Consider your child’s specific needs:
- Does your child require constant positioning to maintain sitting balance?
- Does your child need frequent assistance to maintain attention or alertness levels?
- Is you child under the age of 5?
- Does your child have special medical needs that may require the additional knowledge and training from a licensed professional therapist?
- Does your child have sensory integration dysfunction or frequent behavioral outbursts to sensory stimulus?
- Does your child have specific fine or gross motor skills to work on?
- Would your child benefit most from the horse’s movement in private one-on-one sessions?
If you answered “yes” to any of the questions above, then hippotherapy may be the most appropriate choice for your child.
Physical, occupational, or speech therapy, prescribed by a physician and delivered by a team that includes a licensed, specially-trained therapist.
The horse’s movement is essential to assist in meeting therapy goals.
Completed by a licensed therapist (occupational therapist, physical therapist, or speech language pathologist) in conjunction with a professional horse handler and a specially-screened and -trained therapy horse.
A one-on-one treatment designed to achieve individual therapeutic goals. Treatment, depending upon the facilities, generally occurs year-round until the client meets discharge criteria.
There is direct hands-on participation by the therapist at all times.
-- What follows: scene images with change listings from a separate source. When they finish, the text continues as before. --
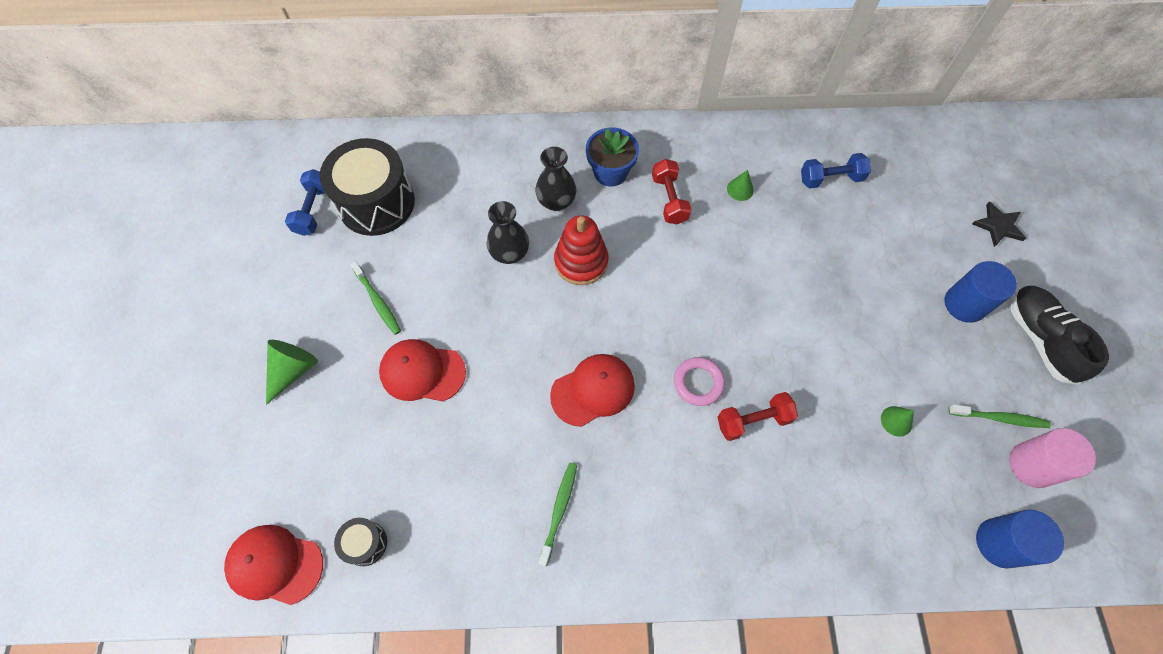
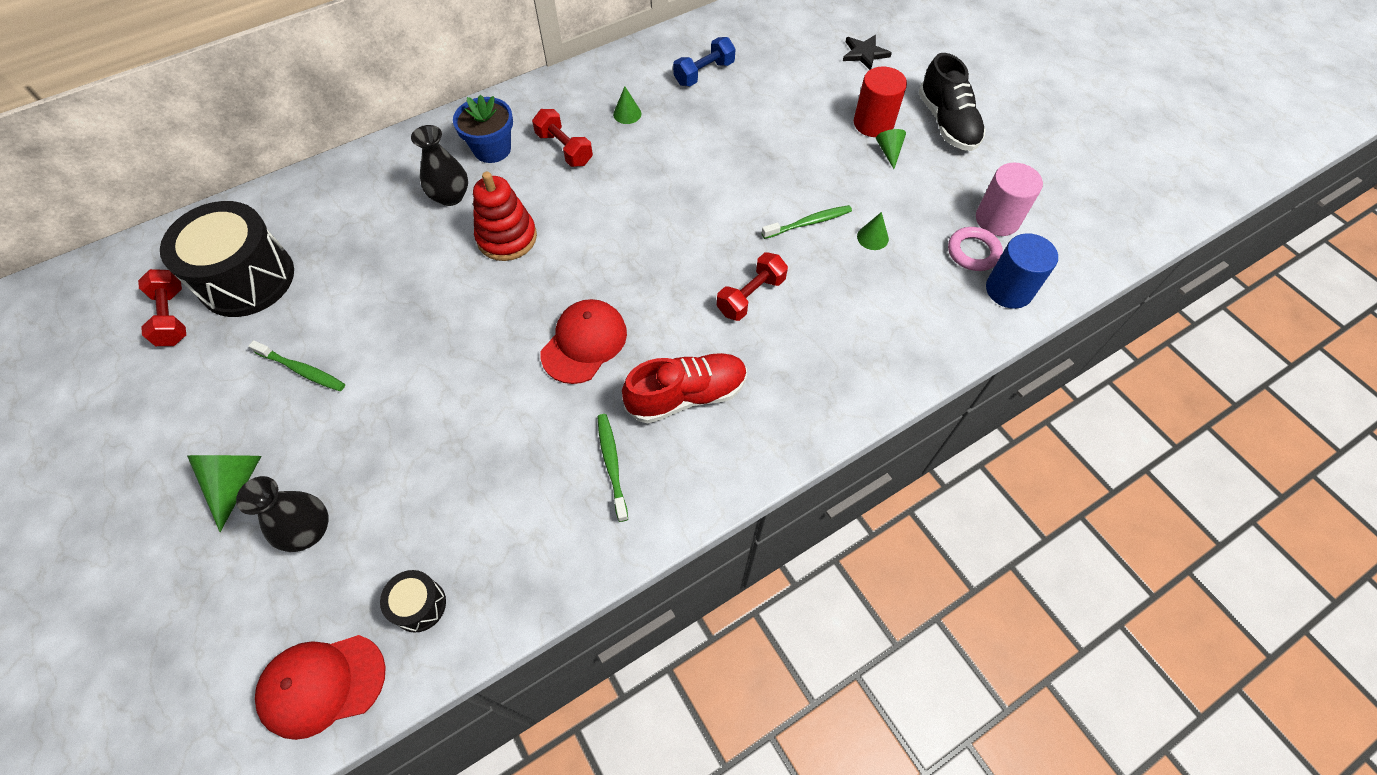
camera: 30 degrees left, 5 degrees down
blue dumbbell [285,169,325,236] -> red dumbbell [138,269,186,346]
red cap [379,339,466,402] -> none
black vase [487,201,529,264] -> black vase moved to [236,476,328,552]
pink ring [674,357,725,406] -> pink ring moved to [948,227,1003,271]
blue cylinder [944,261,1017,323] -> red cylinder [854,67,907,137]
green toothbrush [948,404,1051,428] -> green toothbrush moved to [762,205,852,239]
black shoe [1010,286,1109,385] -> black shoe turned 150 degrees counterclockwise [919,53,986,151]
none -> red shoe [622,353,747,423]
none -> green cone [876,129,906,169]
The treating therapist continually assesses and modifies therapy based on the client’s responses.
The goal is for professional treatment to improve neurological functioning in cognition, body movement, organization, and attention levels.
Horses are specifically selected for their temperament, size, and the type of movement they provide for the client.
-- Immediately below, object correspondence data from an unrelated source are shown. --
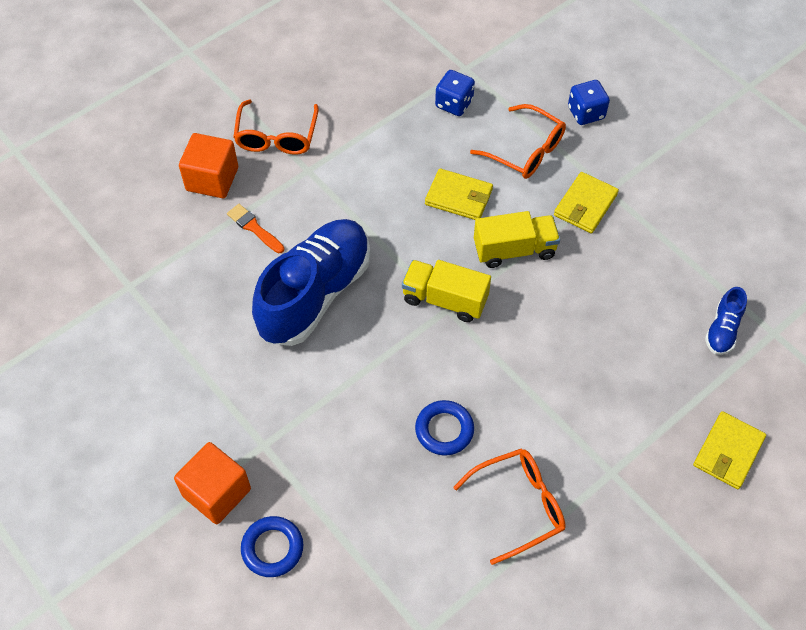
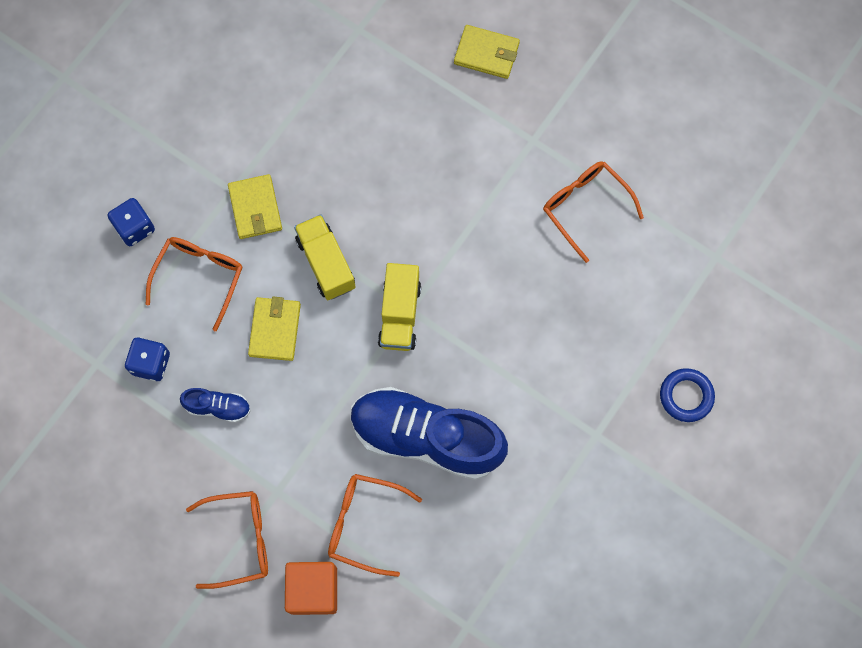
camera: 105 degrees left, 15 degrees up
orange cube [174,442,251,524] -> none
orange brush [227,204,284,253] -> orange glasses [328,474,422,577]
blue ring [415,400,474,456] -> none
yellow wallet [554,172,619,233] -> yellow wallet turned 60 degrees clockwise [228,174,282,239]
blue shoe [705,287,747,355] -> blue shoe moved to [180,388,251,423]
Equine-assisted physical, occupational or speech therapy is reimbursable by most medical insurance (third party).
Recreational horseback riding lessons adapted to individuals with disabilities.
Completed by a professional horseback-riding instructor in conjunction with volunteers.
The individual is often taught riding skills in a group format, which runs in “sessions.” The instructor must respond to the group as a whole, in addition to fostering individual success.
There is occasional hands-on assistance by the riding instructor and/or volunteers, but the instructor usually teaches from the center of the arena.
The emphasis is on proper riding position and rein skills, not functional therapeutic goals.
Horses have been screened to make sure they have the appropriate temperament for the job.
Because therapeutic riding is an adaptive/recreational/sport activity, not therapy, it is not covered by insurance.